I know that Whitefield was originally associated with the Wesleys in their Holy Club. Also, one of his first sermons was "All Men's Place," in which he said that every man should remember the place (and time) of his conversion, and that if he didn't, he needed to be converted. 

There are some similarities. There are also huge differences. I think the people making connections are wise enough to avoid equating the two figures. Whitefield, though flawed, was greatly used of God. Finney was a scourge upon the soil.


----------



## Whitefield (Feb 17, 2009)

CharlieJ said:


> I know that Whitefield was originally associated with the Wesleys in their Holy Club. Also, one of his first sermons was "All Men's Place," in which he said that every man should remember the place (and time) of his conversion, and that if he didn't, he needed to be converted.



I'm sorry, I just read that sermon through twice and did not find this in it.

All Men's Place.

I must be missing it ... perhaps you could point it out to me.
And I don't think it was one of his first sermons, because he says he is 55 in it. And that he has crossed the Atlantic 13 times.


----------



## CharlieJ (Feb 17, 2009)

You're right. I am the victim of sloppy historiography, and have perpetrated it myself! Thank you for your correction. As an aside, the person (a history teacher) who told me that was a proponent of the theology that he attributed to Whitefield, so it is quite likely he read his own thinking into Whitefield's title.


----------



## Whitefield (Feb 17, 2009)

CharlieJ said:


> You're right. I am the victim of sloppy historiography, and have perpetrated it myself! Thank you for your correction. As an aside, the person (a history teacher) who told me that was a proponent of the theology that he attributed to Whitefield, so it is quite likely he read his own thinking into Whitefield's title.
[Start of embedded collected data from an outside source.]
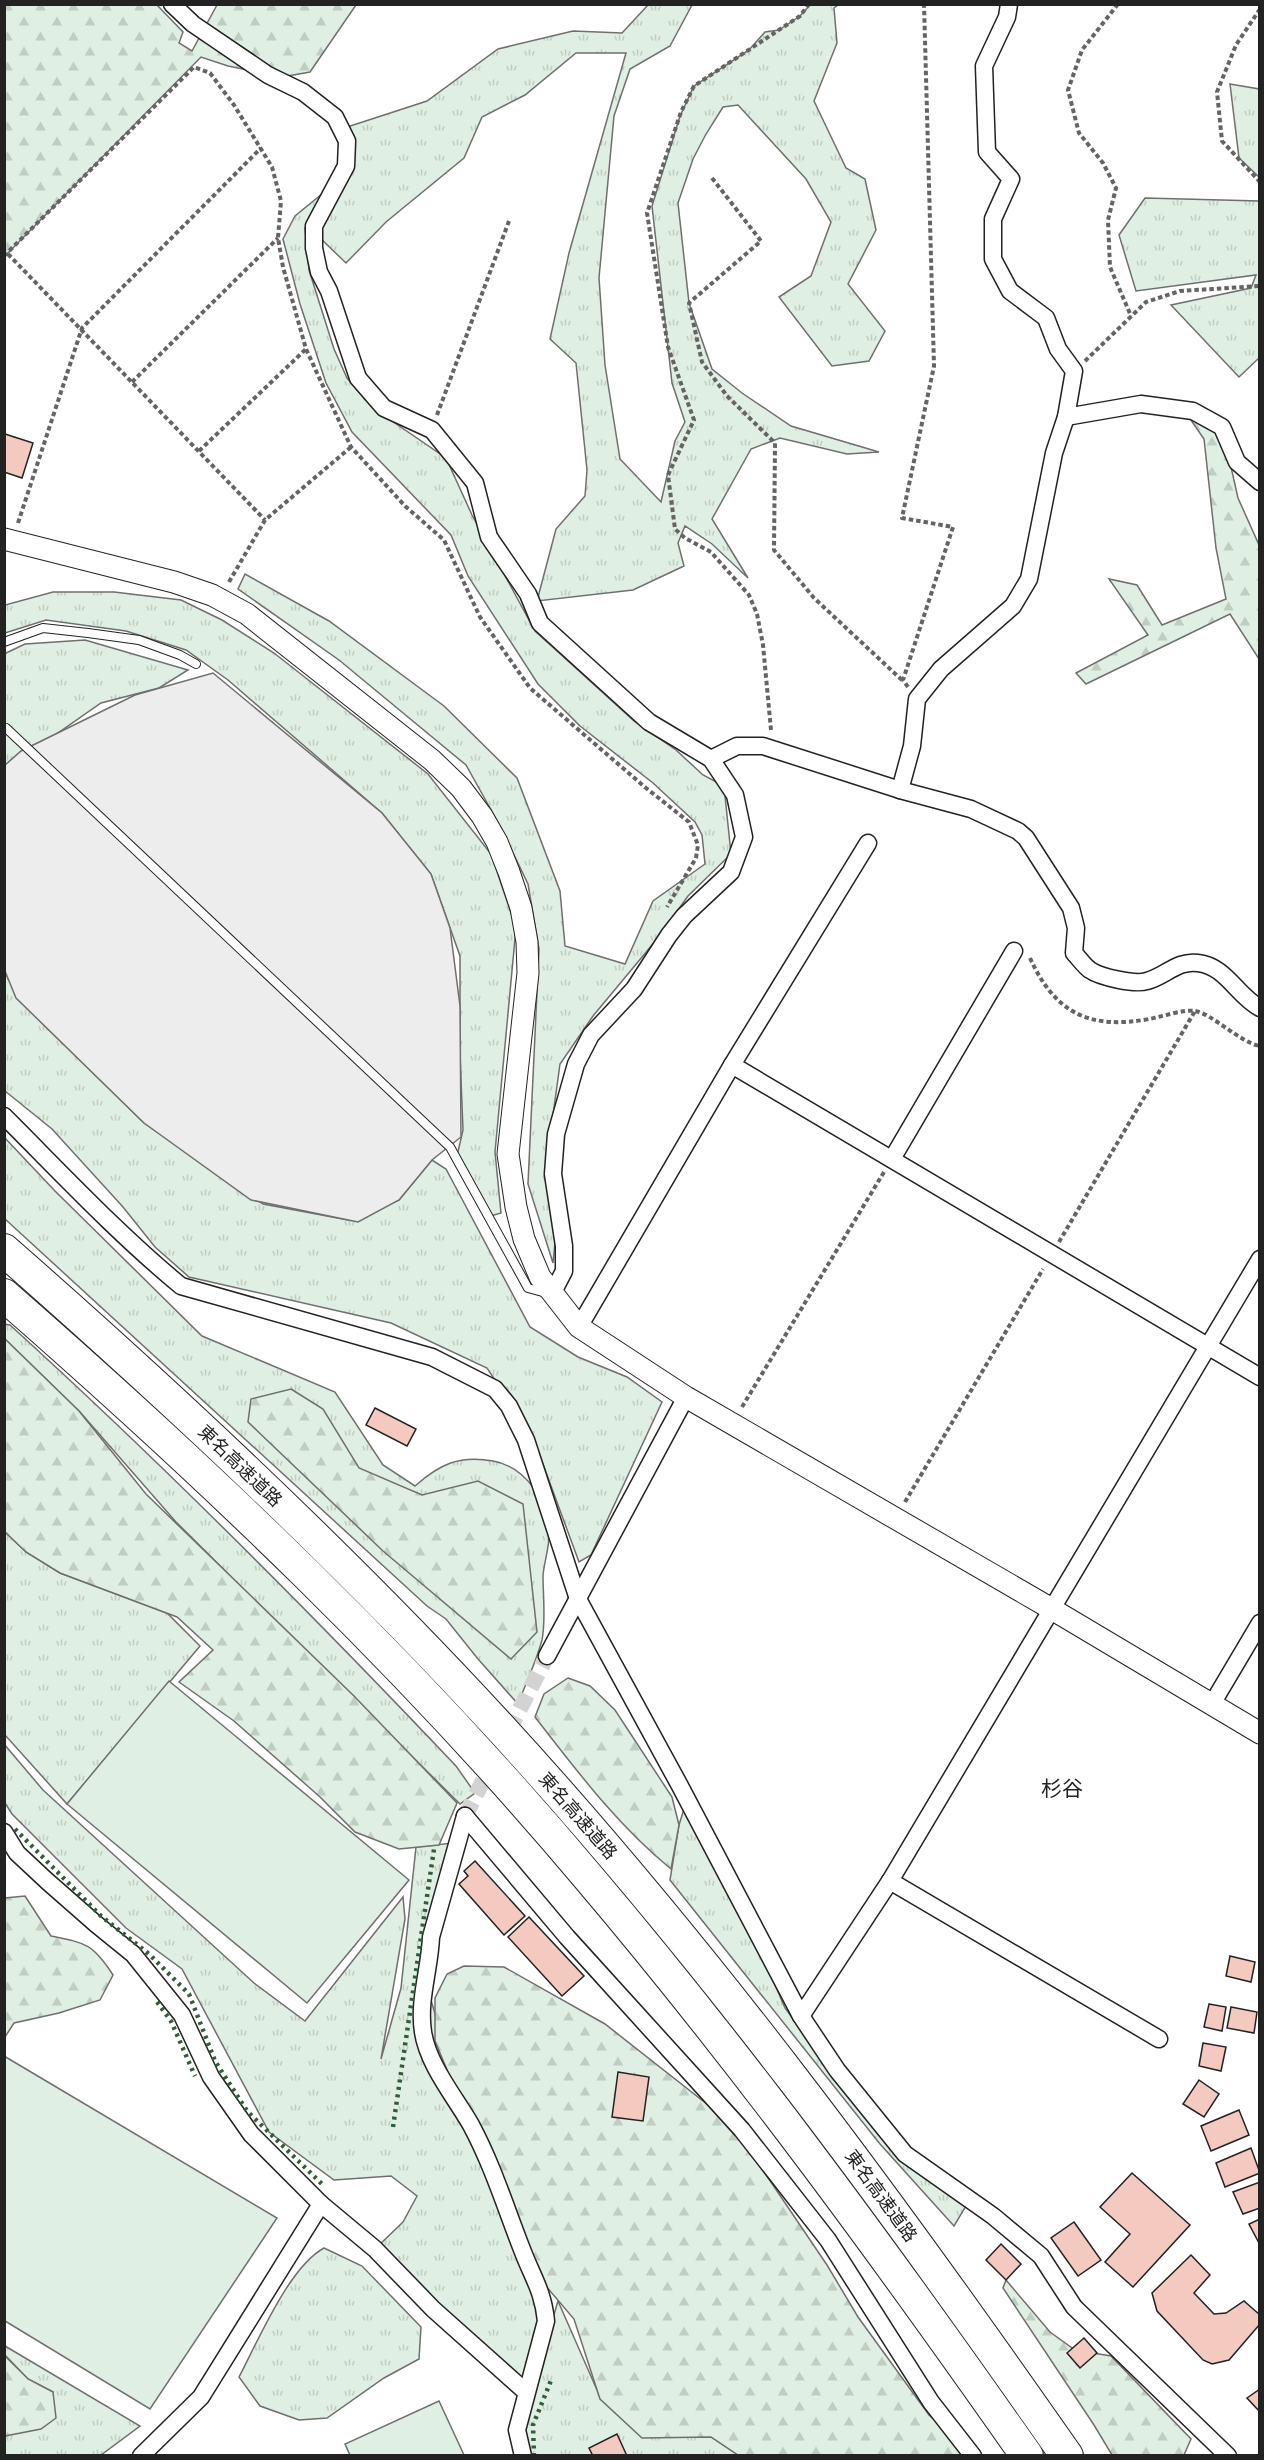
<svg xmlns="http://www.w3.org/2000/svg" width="1264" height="2460" viewBox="0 0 1264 2460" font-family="Ubuntu,'Noto Sans JP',sans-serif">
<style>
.grass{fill:url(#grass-tufts);stroke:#6f6f6f;stroke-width:1.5}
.forest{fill:url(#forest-firs);stroke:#6f6f6f;stroke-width:1.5}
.garden{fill:#e0efe3;stroke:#6f6f6f;stroke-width:1.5}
.parking{fill:#ededed;stroke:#6f6f6f;stroke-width:1.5}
.building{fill:#f3c9c0;stroke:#222;stroke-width:1.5}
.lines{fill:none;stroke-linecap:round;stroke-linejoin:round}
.minor-tunnel{stroke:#d3d3d3;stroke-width:16;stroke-dasharray:16 8;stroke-linecap:butt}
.service-casing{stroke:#222;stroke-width:10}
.minor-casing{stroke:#222;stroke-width:19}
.tertiary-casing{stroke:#222;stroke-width:23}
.motorway-casing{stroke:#222;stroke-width:34}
.path{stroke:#646464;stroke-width:4;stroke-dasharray:4.5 3;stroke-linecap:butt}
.service{stroke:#fff;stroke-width:8}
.minor{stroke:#fff;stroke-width:16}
.tertiary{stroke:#fff;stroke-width:21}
.motorway{stroke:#fff;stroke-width:32}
.hedge{stroke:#2f5e38;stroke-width:4.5;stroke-dasharray:3 4.5;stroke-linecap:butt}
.labels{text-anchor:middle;stroke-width:4.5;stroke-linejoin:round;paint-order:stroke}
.street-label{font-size:18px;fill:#222;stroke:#fff}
.quarter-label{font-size:21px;fill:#222;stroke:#fff}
</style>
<defs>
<pattern id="grass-tufts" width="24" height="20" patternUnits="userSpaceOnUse" patternTransform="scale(1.5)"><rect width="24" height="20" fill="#e0efe3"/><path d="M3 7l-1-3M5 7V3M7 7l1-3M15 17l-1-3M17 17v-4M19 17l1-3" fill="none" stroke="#c0cdc2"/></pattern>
<pattern id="forest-firs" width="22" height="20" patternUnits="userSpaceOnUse" patternTransform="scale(1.5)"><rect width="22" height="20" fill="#e0efe3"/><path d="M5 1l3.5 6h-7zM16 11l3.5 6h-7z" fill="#c0cdc2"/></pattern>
</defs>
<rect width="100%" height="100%" fill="#fff"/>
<g class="grass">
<path d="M648,5h44l-22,41 -40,23 -16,47 -15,162 6,87 15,94 41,43 14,-61 10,-19 -13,-39 -20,-177 28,-90 14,-30 55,-36 16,-18 14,-2 21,-14 10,-11h28l-4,3 3,35 -23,58 32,67 19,11 11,51 -28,54 37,47 -16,30 -37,5 -53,-69 32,-21 20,-54 -25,-43 -68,-74 -15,2 -17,27 -13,25 -15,44 11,100 23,66 30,24 49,33 88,26 -32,2 -67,-16 -29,11 -39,70 36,59 -36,-34 -27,-18 -7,17 6,23 -51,24 -96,11 19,-72 29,-33 2,-26 -11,-107 -26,-24 19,-86 57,-200h-50l-51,42 -43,22 -18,41 -78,64 -40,41 -29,-28 31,-67 -7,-39 86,-28 71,-52 75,-18 49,2z"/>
<path d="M1230,84l29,5v88l-20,-19z"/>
<path d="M328,189l-23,39 4,42 25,79 13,29 26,30 73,50 26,57 63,116 99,90 42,29 27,25 21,11 7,68 -43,42 -31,43 -64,77 -33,48 -14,102 9,77 -2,20 -25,-79 11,-235 -11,-65 -28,-58 -34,-61 -127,-105 -101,-71 7,-15 84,47 115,85 73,72 43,113 5,55 60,18 28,-63 52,-37 -3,-29 -7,-13 -42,-39 -73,-57 -42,-42 -70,-108 -17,-41 -99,-103 -26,-49 -26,-79 -17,-65 12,-23z"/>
<path d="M1145,198l114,3v157l-20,19 -68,-72 80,-17 5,-13 -120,16 -17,-56z"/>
<path d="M53,592h61l67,8 41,20 52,33 154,121 63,80 25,74 -21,224 6,61 -14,4 -30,-61 6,-26 -3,-76v-98l-29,-82 -49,-61 -154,-133 -42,-30 -60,-19 -80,-11 -41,13v-28z"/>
<path d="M85,640l103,30 -29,18 -58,15 -96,67 -1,-116 21,-10z"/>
<path d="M4,967l4,12 32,42 104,102 119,81 85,16 51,-20 33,-40 14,9 84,158 48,30 49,20 35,25 -71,153 -12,7 -46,-125 -46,-69 -96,-45 -202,-46 -34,-30 -32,-40 -71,-78 -47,-38z"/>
<path d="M4,1137l51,54 147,145 133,56 48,73 32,21c25,-22 44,-31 78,-25 34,6 56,42 56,74 0,14 -5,27 -6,41 0,20 3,45 -1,64 -6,22 -16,43 -24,64l-40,-45 -32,-40 -19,-13 -422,-387z"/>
<path d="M4,1324l6,1c155,141 302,289 446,441l19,27 -15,11 -284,-282 -96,-110 -75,-73z"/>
<path d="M5,1532l21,20 34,21 107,40 33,33 -133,158 -62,-69z"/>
<path d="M4,1744l39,46 211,193 51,38 98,-124 2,22 -24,140 20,-71 15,-141 37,-4 -24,150 45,156 71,159 -19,84 -151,-143 28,-27 14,-26 -26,-20 -57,4 -65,-48 -87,-163 -56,-41 -114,-114 -7,-11z"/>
<path d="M684,1809l72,132 29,67 61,85 120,113 -12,20 -74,-82 -210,-264 9,-55z"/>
<path d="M324,2248l38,18 59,61 -2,32 -35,19 -57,40 -28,2 -39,-14 -21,-29c19,-36 50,-110 85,-129z"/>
<path d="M558,2301l39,89 114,47 27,18h-209l-11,-18z"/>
<path d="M5,2346l135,80 -39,29h-96v-19l7,-3 41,-41 -25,-13 -23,-24z"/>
</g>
<g class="forest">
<path d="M5,5h152l26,27 -4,11 13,8 25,-46h139l-46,67 -28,5 -54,-11 -27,-9 -196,199z"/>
<path d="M1184,410l38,17 16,71 21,47v114l-29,-45 -144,70 -10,-11 72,-38 -39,-56 28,6 25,40 64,-26 -10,-51 -12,-109z"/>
<path d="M5,1339l74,72 67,83 208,202 103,107 -18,42 -40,4 -44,-17 -35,-35 -86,-76 -55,-39 34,-32 -36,-33 -117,-44 -34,-21 -21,-20z"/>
<path d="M291,1389l32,20 36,59 63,27 56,-14 45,23 14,128 -26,27 -128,-108 -135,-129 3,-23z"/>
<path d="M568,1678l22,8 25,24 57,87 7,28 -8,44c-53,-43 -94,-98 -136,-152l9,-23z"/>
<path d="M25,1896l26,40c35,7 42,8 62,39l-13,25 -41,13 -45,10 -9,14v-139z"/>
<path d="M464,1966l40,1 101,57 126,99 96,142 31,52 71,98 43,40h-234l-27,-18 -69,1 -42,-39 -26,-80 -35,-41 -44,-122 -40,-67 -20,-48v-43l12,-24z"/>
<path d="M1006,2280l44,52 25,18 36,6 80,83 -7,16h-72l-18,-30 -91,-137z"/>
<path d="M4,2355l24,24 25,13 3,26 -15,11 -36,7z"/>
</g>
<g class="garden">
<path d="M169,1681l240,199 -102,123 -240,-199z"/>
<path d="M4,2056l273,162 -127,191 -145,-88z"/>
<path d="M439,2401l25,54h-114l-5,-11z"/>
</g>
<path class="parking" d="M213,673l169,140 49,61 19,54 10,78 1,131 -29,23 -33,40 -41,22 -107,-22 -107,-77 -128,-125 -11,-27 -1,-205 17,-15 114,-56z"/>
<g class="building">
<path d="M5,434l28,9 -11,35 -18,-6z"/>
<path d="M375,1408l41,21 -9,17 -41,-21z"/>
<path d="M475,1861l50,55 -21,19 -45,-51 9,-8 -4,-5z"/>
<path d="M529,1917l55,59 -22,20 -54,-59z"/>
<path d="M1230,1956l25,6 -4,20 -25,-6z"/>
<path d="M1209,2004l17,3 -4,24 -18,-4z"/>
<path d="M1231,2007l26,5 -3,21 -27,-5z"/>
<path d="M1203,2043l23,4 -5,24 -22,-5z"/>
<path d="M618,2072l31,5 -6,44 -31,-4z"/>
<path d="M1199,2080l20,14 -15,23 -21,-13z"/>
<path d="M1239,2110l10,25 -38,16 -10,-25z"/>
<path d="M1251,2148l9,25 -35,14 -9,-24z"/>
<path d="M1132,2173l58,52 -57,62 -28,-25 25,-28 -30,-27z"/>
<path d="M1260,2182v26l-17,6 -10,-22z"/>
<path d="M1260,2219v26l-11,-21z"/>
<path d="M1074,2222l27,38 -23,16 -27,-38z"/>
<path d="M1001,2244l20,20 -15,16 -20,-20z"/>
<path d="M1191,2255l19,20 -16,18 20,21 12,-1 18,-12 16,14v9l-31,36 -17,4 -9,-4 -46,-49 -5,-18z"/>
<path d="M1084,2338l13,15 -17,15 -13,-15z"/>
<path d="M1260,2389v23l-13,-14z"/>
<path d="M617,2434l10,22h-34l-4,-8z"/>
</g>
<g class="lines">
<path class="minor-tunnel" d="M465,1816l82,-160"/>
<defs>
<g id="service">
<path d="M4,642l39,-14 45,5 51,7 41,15 16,9"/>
<path d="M6,728l444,419 78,141 18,5"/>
</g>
<g id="minor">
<path d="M172,4l21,20 75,51 35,17 32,25 12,24 -1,25 -32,60v22l5,24 10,19 29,87 26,30 48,22 43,53 14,54 39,57 12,29 109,99 62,37 24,36 9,42 -13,35 -47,44 -15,19 -35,54 -43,46 -15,29 -20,70 -3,40 11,72v25l-12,23"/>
<path d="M1066,417l75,-13 52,7 29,16 15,35 23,20"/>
<path d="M711,759l26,-13h26l137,44 71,19 47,22 8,7 45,70 5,20 -2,25c5,5 10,13 16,17 10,7 45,15 57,11 19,-5 30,-21 51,-18 28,3 39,33 62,45"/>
<path d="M900,790l12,-44 5,-47 24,-30 72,-63 16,-27 25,-126 12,-36 8,-46 -16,-22 -12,-31 -36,-27 -17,-32v-40l18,-40 -24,-27 -3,-86 23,-49 2,-13"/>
<path d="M732,1065l528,312"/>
<path d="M4,1116c58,58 114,118 177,170l251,71 63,32 14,17 17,34 52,159 102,187 121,230 36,54 68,84 88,62 48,40 33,51 154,149"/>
<path d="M892,1159l122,-208"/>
<path d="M579,1327l153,-262 136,-222"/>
<path d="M547,1656l139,-259"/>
<path d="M1212,1704l48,-81"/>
<path d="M465,1816l102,121 175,193 86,110 103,162 42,54"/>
<path d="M465,1816l-34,121c-1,31 -13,63 -8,95 5,33 32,65 48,93 22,41 35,84 52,127 10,26 20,39 23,69l-29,109 6,26"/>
<path d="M4,1832l13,21 30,28 49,43 37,30 49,61 29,62 40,57 70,70 54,45 58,60 93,83"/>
<path d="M890,1881l269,158"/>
<path d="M801,2016l89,-135 370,-622"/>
<path d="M141,2456l60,-59 120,-193"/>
</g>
<path id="tertiary" d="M4,539l170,43 38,13 35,19 185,146 29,28 21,28 15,26 12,30 12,36 6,34 1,31 -20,181 8,53 8,32 16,38 39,50 107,70 364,211 210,125"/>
<g id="motorway">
<path d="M4,1250c171,150 337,305 491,472 210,228 394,479 572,734"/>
<path d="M4,1295c207,181 408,372 585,583 156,184 299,380 438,578"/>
</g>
</defs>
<use href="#service" class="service-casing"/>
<use href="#minor" class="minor-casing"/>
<use href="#tertiary" class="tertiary-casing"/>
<use href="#motorway" class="motorway-casing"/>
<g class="path">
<path d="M1118,4l-36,46 -14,40 11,43 24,30 13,25 -8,32 2,47 21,49"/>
<path d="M1260,9l-24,36 -19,47 5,49 38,41"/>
<path d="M712,178l49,63 -72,62 13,59 25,34 48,47 -1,107 40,48 90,84"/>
<path d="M8,254l257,266"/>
<path d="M4,256l190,-189 16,6 24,32 38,62 9,34 -3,37 5,29 23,82 45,98 54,59 39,34 36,77 50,71 116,100 43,34 9,23 -2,13 -29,49"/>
<path d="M1085,361l61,-59 34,-11 80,-5"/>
<path d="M132,382l146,-144"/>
<path d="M437,415l72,-194"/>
<path d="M199,451l107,-102"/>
<path d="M18,523l64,-195 179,-180"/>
<path d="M229,582l36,-62 86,-73"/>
<path d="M908,687l-5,-7 50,-153 -51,-9 32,-152 -10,-362"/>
<path d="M771,730l-8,-85 -6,-31 -8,-19 -38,-43 -26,-14 -10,-9 -7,-54 26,-55 -26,-73 -21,-134 34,-101 13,-26 106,-70 9,-12"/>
<path d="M1030,958c25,55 59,72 119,61 12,-2 35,-10 46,-8 16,2 46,32 65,35"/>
<path d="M1059,1242l136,-231"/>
<path d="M742,1407l142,-235"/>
<path d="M905,1502l138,-233"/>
</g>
<use href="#service" class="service"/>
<use href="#minor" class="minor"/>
<use href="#tertiary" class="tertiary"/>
<use href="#motorway" class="motorway"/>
<g class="hedge">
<path d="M15,1829l86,87 48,38 40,40 26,67 32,50 77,75"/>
<path d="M157,2002l14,19 24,55"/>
<path d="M393,2127l41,-278"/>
<path d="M534,2456l-1,-31 19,-47"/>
</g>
</g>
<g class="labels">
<g class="street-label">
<text transform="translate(240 1466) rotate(44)" y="6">東名高速道路</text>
<text transform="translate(578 1816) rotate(49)" y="6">東名高速道路</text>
<text transform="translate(881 2196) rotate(54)" y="6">東名高速道路</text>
</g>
<g class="quarter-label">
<text x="1062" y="1796">杉谷</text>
</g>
</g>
<rect width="1264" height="2460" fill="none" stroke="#222222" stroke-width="12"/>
</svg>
I do appreciate that you put in the reference. So often people, even on the PB, will attribute things to people without citing the reference. That makes it so hard to check facts and learn. Again, thank you for putting in the reference, it was a sermon by Whitefield I had not read .. now I have thanks to you.


----------



## Jon 316 (Feb 17, 2009)

> I'm reading "Pagan Christianity?"



how are you finding it? I read it and Viola's sequel Reimagining church. 
I'd be curious to hear your thoughts and responses from a reformed perspective.


----------



## TheocraticMonarchist (Feb 17, 2009)

Finney...


----------



## jwithnell (Feb 17, 2009)

J.I. Packer writes that George Whitefield was indeed associated with the Wesleys at Oxford's Holy Club. Mr. Whitefield apparently wanted to join, and Charles Wesley recommended that he first read Henry Scougal's _The Life of God in the Soul of Man_, which led to Mr. Whitefield's conversion.


----------



## Whitefield (Feb 17, 2009)

And Whitefield came to pastor the largest Methodist church outside of London, and he was helpful in expanding Methodism in Wales. He remained a life-long friend of Charles Wesley. He had his ups and downs with John after the issue at Bristol, even so, John Wesley preached Whitefield's funeral.


----------